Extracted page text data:
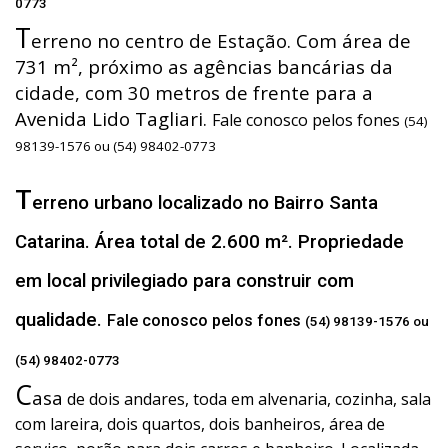
0773
T
erreno no centro de Estação. Com área de
731 m², próximo as agências bancárias da
cidade, com 30 metros de frente para a
Avenida Lido Tagliari.
Fale conosco pelos fones
(54)
98139-1576 ou (54) 98402-0773
T
erreno urbano localizado no Bairro Santa
Catarina. Área total de 2.600 m². Propriedade
em local privilegiado para construir com
qualidade.
Fale conosco pelos fones
(54) 98139-1576 ou
(54) 98402-0773
C
asa
de dois andares, toda em alvenaria, cozinha, sala
com lareira, dois quartos, dois banheiros, área de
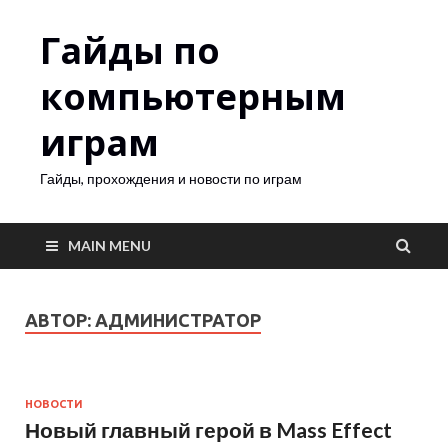
Гайды по
компьютерным
играм
Гайды, прохождения и новости по играм
MAIN MENU
АВТОР:
АДМИНИСТРАТОР
НОВОСТИ
Новый главный герой в Mass Effect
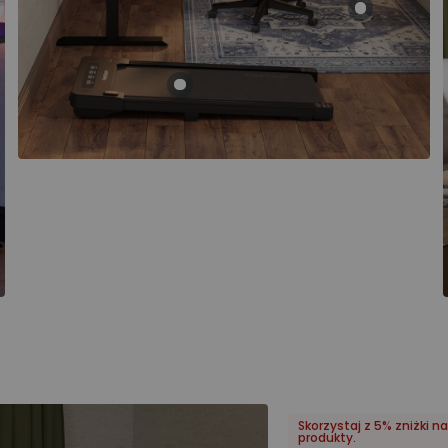
Skorzystaj z 5% zniżki na
produkty.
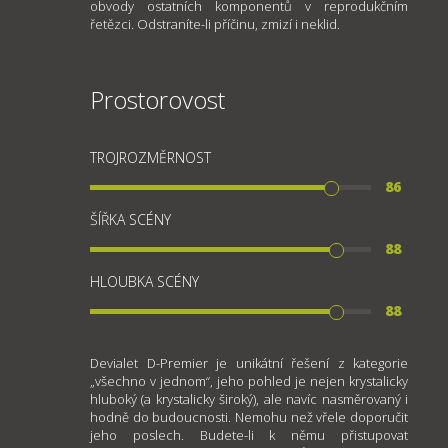
obvody ostatních komponentů v reprodukčním
řetězci. Odstraníte-li příčinu, zmizí i neklid.
Prostorovost
TROJROZMĚRNOST
86
ŠÍŘKA SCÉNY
88
HLOUBKA SCÉNY
88
Devialet D-Premier je unikátní řešení z kategorie
„všechno v jednom“, jeho pohled je nejen krystalicky
hluboký (a krystalicky široký), ale navíc nasměrovaný i
hodně do budoucnosti. Nemohu než vřele doporučit
jeho poslech. Budete-li k němu přistupovat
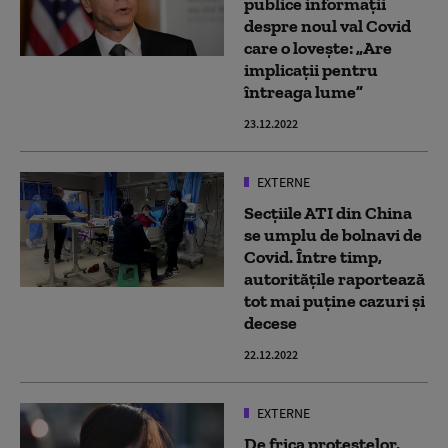
publice informații
despre noul val Covid
care o lovește: „Are
implicații pentru
întreaga lume”
23.12.2022
EXTERNE
Secțiile ATI din China
se umplu de bolnavi de
Covid. Între timp,
autoritățile raportează
tot mai puține cazuri și
decese
22.12.2022
EXTERNE
De frica protestelor,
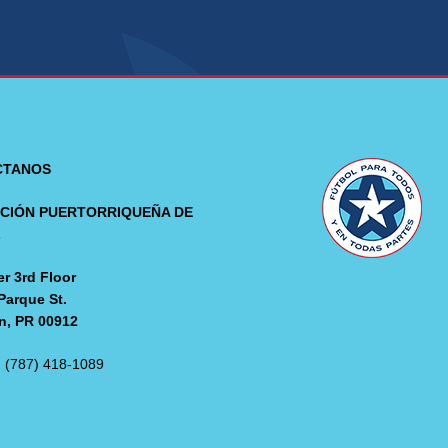
CTANOS
CIÓN PUERTORRIQUEÑA DE
L
r 3rd Floor
Parque St.
n, PR 00912
: (787) 418-1089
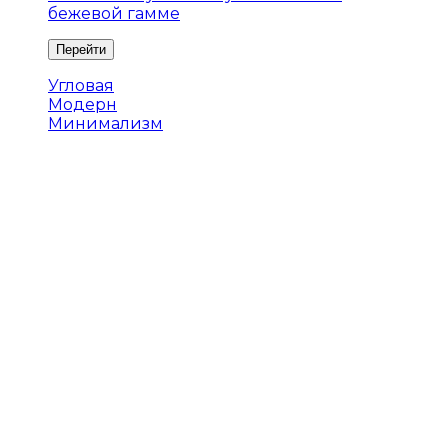
бежевой гамме
Угловая
Модерн
Минимализм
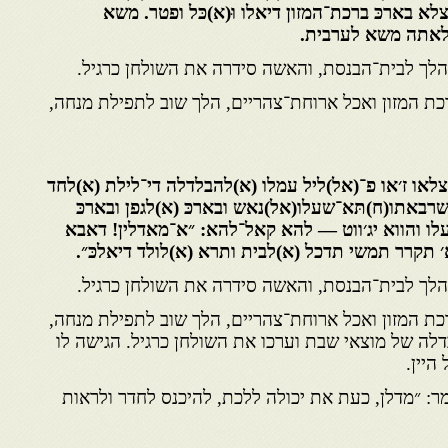
לא בארכּ ברכת־המזון דיאלו וּ(א)כּל ופטר. משא
ּלאתה משא לערבית.
לך לבית־הבנסת, והאשה סידרה את השולחן כרגיל.
כת המזון ואכל ארוחת־צהריים, הלך שוב לתפילת מנחה,
לאו ז׳או פ־(אל)ליל עמלו (א)להבלדלה די־לילת (א)לחד
שרבאתו(ח)תּא־שעלו(אל)נאש ובארכּ (א)לגפן ובארכּ
עלו והווא יג׳ווט — להא קאל־להא: ״א־מאדלין! דאבא
תקרר תמשי תדכל (א)לבית ותרא (א)לולד דיאלכּ״.
לך לבית־הבנסת, והאשה סידרה את השולחן כרגיל.
כת המזון ואכל ארוחת־צהריים, הלך שוב לתפילת מנחה,
לה של מוצאי שבת וערכו את השולחן כרגיל. הגישה לו
היין.
ר: ״מדלן, כעת את יכולה ללכת, להיכנס לחדר ולראות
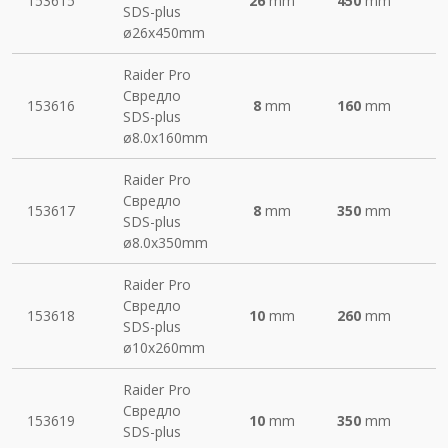
153615
26
mm
450
mm
SDS-plus
ø26х450mm
Raider Pro
Свредло
153616
8
mm
160
mm
SDS-plus
ø8.0х160mm
Raider Pro
Свредло
153617
8
mm
350
mm
SDS-plus
ø8.0х350mm
Raider Pro
Свредло
153618
10
mm
260
mm
SDS-plus
ø10х260mm
Raider Pro
Свредло
153619
10
mm
350
mm
SDS-plus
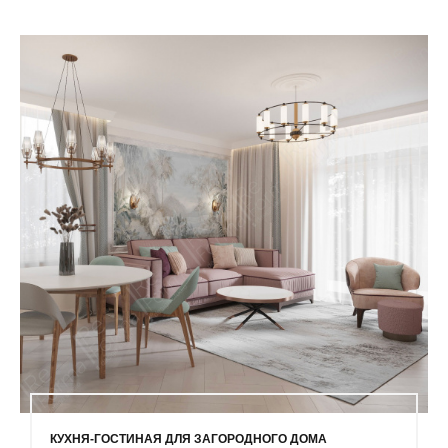
КУХНЯ-ГОСТИНАЯ ДЛЯ ЗАГОРОДНОГО ДОМА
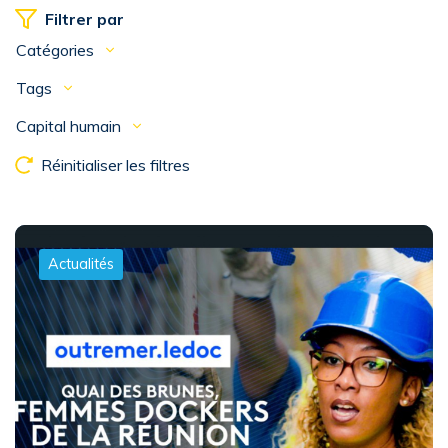
Filtrer par
Catégories
Tags
Capital humain
Réinitialiser les filtres
Actualités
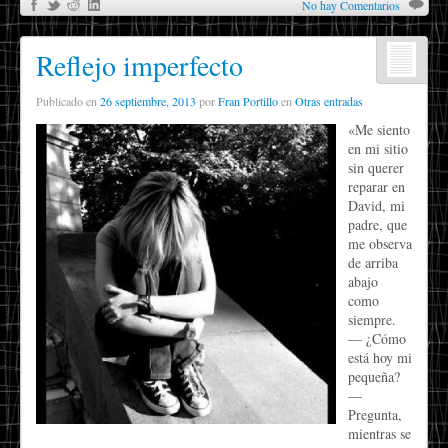
No hay Comentarios
Reflejo imperfecto
Publicado en
26 septiembre, 2013
por
Fran Portillo
en
Otras entradas
«Me siento
en mi sitio
sin querer
reparar en
David, mi
padre, que
me observa
de arriba
abajo
como
siempre.
— ¿Cómo
está hoy mi
pequeña?
—
Pregunta,
mientras se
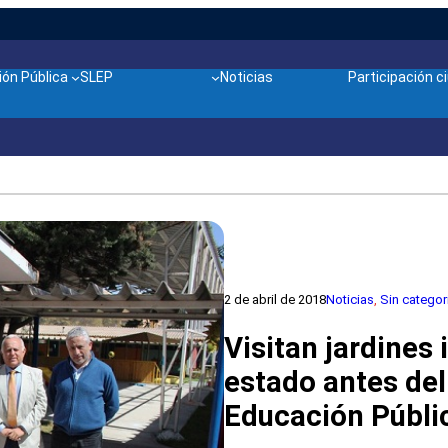
ón Pública
SLEP
Noticias
Participación 
2 de abril de 2018
Noticias
, 
Sin categor
Visitan jardines 
estado antes del
Educación Públi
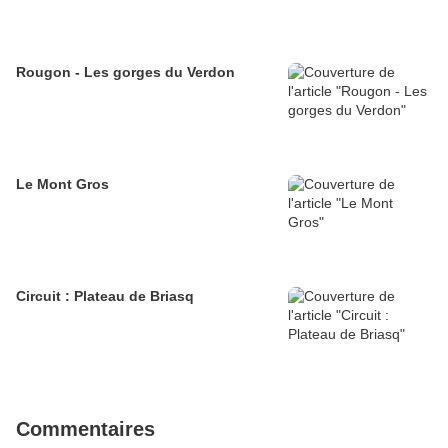
Rougon - Les gorges du Verdon
Le Mont Gros
Circuit : Plateau de Briasq
Commentaires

Assignment: Return the lines from the one containing "КУХНЯ-ГОСТИНАЯ ДЛЯ ЗАГОРОДНОГО ДОМА" through the end of the records, inclusive, leaving the pictures out of your answer.

Output:
КУХНЯ-ГОСТИНАЯ ДЛЯ ЗАГОРОДНОГО ДОМА
Filtrer par
Catégories
Tags
Capital humain
Réinitialiser les filtres
Actualités
No hay Comentarios
Reflejo imperfecto
Publicado en
26 septiembre, 2013
por
Fran Portillo
en
Otras entradas
«Me siento
en mi sitio
sin querer
reparar en
David, mi
padre, que
me observa
de arriba
abajo
como
siempre.
— ¿Cómo
está hoy mi
pequeña?
—
Pregunta,
mientras se
ón Pública
SLEP
Noticias
Participación 
2 de abril de 2018
Noticias
, 
Sin categor
Visitan jardines 
estado antes del
Educación Públi
Rougon - Les gorges du Verdon
Le Mont Gros
Circuit : Plateau de Briasq
Commentaires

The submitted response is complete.